Among younger works, recent surveys suggest a good number of them intend to return to work. When they do, it’s expected they’ll help alleviate the worker shortage. But Ward said the same isn’t true among older workers, who may be gone for good.
“Among that population, it does appear they’ve drifted further away from the labor force,” he said. “We have a population that’s really decided that it doesn’t want to work and there’s not a lot to change their mind. We may see a persistent gap in the labor force going forward, and we’re going to just have to adapt to it.”
The impacts stemming from a lack of employees are real, forcing some businesses to cut hours and close altogether. The lack of employees also reduces economic output by pinching productivity and limiting a businesses’ ability to grow or expand.
“Almost every industry in our community was poised for growth last year,” said Grant Kier, CEO of the Missoula Economic Partnership. “Their products and services were in high demand, but many struggled to identify and find the workforce to come and help them.”
Ward said a number of factors may be keeping some from returning to work. Some are looking for more job opportunities, and some are waiting for the right timing. Others want more COVID-19 security, and some have care responsibilities at home.
Unemployment insurance doesn’t seem to play a role, Ward added.
“We looked at the states that got rid of it, like Montana did, and compared them to states that kept it and we saw no difference in terms of labor force participation or employment in these states, which suggests that unemployment insurance payments weren’t a big part of this story,” he said.
Ward named other factors behind the challenge of finding employees, including the shrinking of the “effective labor force.” With new opportunities to work from home, some may live in Missoula but work for firms based in other locations.
And more people are self-employed.
“We’ve got concerns that group is growing, and it may be shifting the size of our local labor force,” said Ward. “These are people who used to be part of the local labor pool.”
Missoula’s housing crunch is also a factor and one that plays large in nearly all employment factors. The city traditionally has imported workers to fill jobs, but Ward said some are reluctant to relocate given the high cost of housing.
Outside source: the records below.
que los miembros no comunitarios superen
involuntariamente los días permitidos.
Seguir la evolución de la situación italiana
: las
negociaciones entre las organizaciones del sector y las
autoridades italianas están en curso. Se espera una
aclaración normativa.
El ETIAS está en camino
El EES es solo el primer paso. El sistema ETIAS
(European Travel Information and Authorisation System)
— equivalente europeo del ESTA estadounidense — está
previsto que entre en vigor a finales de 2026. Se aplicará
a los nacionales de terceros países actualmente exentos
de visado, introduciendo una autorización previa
Others may be leaving for the same reason.
“All those things are driven by the housing market, but they’re affecting our local labor market,” he said. “We have some suggested evidence saying these things are real and causing some issues.”
As of August, Missoula stood among the nation’s fastest-rising markets for housing prices, and the vacancy rate is minimal. To economists, it comes down to basic supply and demand, which suggests there’s an increase in residents wanting to live in Missoula.
But if the population is growing, why isn’t the labor force growing with it?
“You combine the surge in housing prices with our stagnant labor force participation, it suggests there’s some squeezing happening in our affected local labor force,” he said. “There’s people living here, that’s why our prices are high, but they’re not participating in the labor force.”
Focusing on the local cost of living may be easier for local government to address than increasing wages, Ward said. One may be a function of policy while the other is driven by market trends.
“We’ve got to figure out what to do on housing supply so we can expand our local labor force by importing workers from elsewhere,” said Ward. “We have to bring local wages in line with the local cost of living. You can try and raise wages and leave costs of living high, or you can try to make sure the cost of living isn’t as high.”